In projects where the CI config overrides the definition of sast and forces the rules, the legacy Docker-in-Docker orchestrator is triggered even though SAST_DIND_DISABLED is not set (default value is now true). The pipeline ends up having the legacy DinD orchestrator and the new scanning jobs running in parallel. Also, the rules are not applied to the new scanning jobs. Same goes with Dependency Scanning.
When SAST and Dependency Scanning (DS) used to run in a single job, users could easily override the job definition of sast and dependency_scanning, and change the conditions on which the scanning jobs are triggered. With the removal of the Docker-in-Docker (DinD) orchestrator and non-DinD becoming the default, users now have to override multiple scanning jobs. See #218444
Bug information (click to expand)
Steps to reproduce
create a project w/ a CI config that includes the SAST template
in the CI config, override the job definition of sast and disable the job using rules
Same with the Dependency Scanning template and the dependency_scanning job.
Add another sub-section to the Troubleshooting section of the Application Security docs to explain that for SAST and Dependency Scanning, there are old jobs which remain for backwards compatibility reasons, and if the sast or dependency_scanning jobs are overridden with custom rules, then this will result in a legacy sast or dependency_scanning job being run, which will fail with the following text in the CI job log:
sast is used for configuration only, and its script should not be executed
We need to emphasize that these jobs must not run, so they can be used to configure a lot of things that apply to all "real" jobs, but not the rules property (as we need that one to stay with never value).
@NicoleSchwartz@tmccaslin To me this is bug regression but not necessarily something we should fix. I've created an issue anyway, hoping this will help users make sense of what's going on. I'd like to suggest ~S4 ~P4 for this one. Ultimately #218444 captures the problem we're trying to solve. cc @theoretick
This seems like something that could best be handled by a documentation note. In general given DinD is now non-default, we shouldn't spend effort fixing this outside of documenting it.
They overlap but I'd argue that this is a regression where pre-13.0 behavior is no longer compatible and it's not intuitive to a user that they must change things.
#218444 is more of a feature improvement that would address this, but may not result in an outcome that fixes this exact usecase. As @fcatteau mentioned above, I'm mixed on whether we should actually fix this rather than say "you must now configure your jobs differently"
It worked fine with the SAST DinD orchestrator and its single sast job, but with no-DinD becoming the default we now have multiple *-sast jobs (expected) and the legacy sast job (not expected). See https://gitlab.com/gitlab-org/release-tools/pipelines/147562588. The sast job shows up only because the CI config of this particular projects overrides default rules.
See the definition of the sast job in the SAST template:
The problem is, the condition on SAST_DISABLE_DIND has been overridden, because the project-specific rules are not merged with the ones that come with the SAST template.

-------------------------

Write the next part of the thread about the legacy sast job running alongside the new scanning jobs, picking up after its final sentence.

MATERIAL:

-------------------------

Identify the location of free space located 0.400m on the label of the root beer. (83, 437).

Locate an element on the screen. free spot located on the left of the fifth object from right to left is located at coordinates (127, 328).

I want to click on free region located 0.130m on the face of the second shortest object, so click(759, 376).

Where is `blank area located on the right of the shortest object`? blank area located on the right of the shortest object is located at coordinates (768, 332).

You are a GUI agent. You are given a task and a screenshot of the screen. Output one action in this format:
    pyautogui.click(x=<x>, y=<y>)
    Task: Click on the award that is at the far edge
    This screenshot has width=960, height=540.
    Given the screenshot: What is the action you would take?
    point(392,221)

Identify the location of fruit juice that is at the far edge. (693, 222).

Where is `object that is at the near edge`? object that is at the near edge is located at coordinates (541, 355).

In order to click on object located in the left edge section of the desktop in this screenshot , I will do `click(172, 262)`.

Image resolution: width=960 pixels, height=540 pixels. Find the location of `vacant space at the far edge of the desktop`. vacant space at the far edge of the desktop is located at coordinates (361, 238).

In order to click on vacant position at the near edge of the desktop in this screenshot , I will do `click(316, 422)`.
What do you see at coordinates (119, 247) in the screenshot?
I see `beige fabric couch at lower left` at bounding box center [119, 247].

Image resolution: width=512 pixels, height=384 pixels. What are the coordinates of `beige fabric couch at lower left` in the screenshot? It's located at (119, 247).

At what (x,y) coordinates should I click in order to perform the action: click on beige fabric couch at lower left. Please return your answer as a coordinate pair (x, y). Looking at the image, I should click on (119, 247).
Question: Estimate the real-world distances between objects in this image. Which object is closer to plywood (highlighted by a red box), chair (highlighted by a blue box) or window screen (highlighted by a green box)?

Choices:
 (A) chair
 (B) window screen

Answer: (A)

-------------------------

REPLY:
Thank you @theoretick for answering @twoodham's question, which is not what I did. And yes, this issue describes a ~bug reported by other GitLab teams (and to me this is a regression) whereas #218444 is a feature proposal that would solve this.
Okay, thank you both. Just to make sure I didn't miss anything, I'm hearing y'all say:
This issue describes an unintended behavior which is an outcome of making DinD off by default as well as switching to a rules syntax.
#218444 describes a potential long-term solution to making the new vendored templates more extendable, therefor provides a means to offer a long-term fix to this and related problems.
What tripped me up was that we have a bug and a feature proposal to address unintended side-effects of the %13.0 breaking changes. Assuming I have internalized these two correctly, I'll get out of the way. Thanks for taking the time explain.
. I think part of the confusion is us using regression to refer to an unanticipated consequence of a breaking-change. It was a breaking change so technically I don't think we need to honor the previous configuration paradigm, which is what I think we've alluded to with "not sure we need to fix this" but it still feels a bit wrong
overriding the rules of the sast job is NOT documented
@fcatteau should the task here be to explain how to override the rules of the sast job? Or should we just be documenting that if you happen to override the rules for the sast job, the pipeline will execute the legacy sast job, and that this will eventually be fixed by Improve extendability of SAST, Dependency Scanning template rules?
That being, this is a ~bug issue right now, and it looks like the bug has been fixed long ago when dropping support for DinD, in #220540 (closed). It now explicitly fails when users attempt to enable dependency_scanning job or the sast job, by forcing the job rules. See MR and DS CI template - same applies to SAST.
I believe we should close this issue. It's been done already.
@fcatteau@adamcohen i think this possibly warrants a "faq / troubleshooting" documentation update for those who bump into it, but i don't think we want to fix it as we did say it was a breaking change and we're past the backport required window as there is a work around. Would this be a simple "troubleshooting" item? (i.e. can we just slap #218541 (closed) into docs?)
i think this possibly warrants a "faq / troubleshooting" documentation update for those who bump into it
@NicoleSchwartz I was under the impression that this would be a documentation change like you suggested, but it seems like @fcatteau is suggesting that this isn't necessary and that we can just close the issue? @fcatteau any reason why you don't think this needs to be documented?
@adamcohen Yes, I think there's no need to document anything since dependency_scanning and sast jobs now throw an error message when enabled (by changing their rules). In the case of Dependency Scanning, the error message is:
dependency_scanning is used for configuration only, and its script should not be executed
@fcatteau - I agree that we should add this to the Troubleshooting section. I've added appropriate docs labels so that this remains on my "to do" list.
@NicoleSchwartz it looks like we just added groupcomposition analysis to this issue so this was not on my radar until now. As such, I'm resetting the missed labels.
I'm fine taking this as a Stretch item in %13.7 to address it ASAP.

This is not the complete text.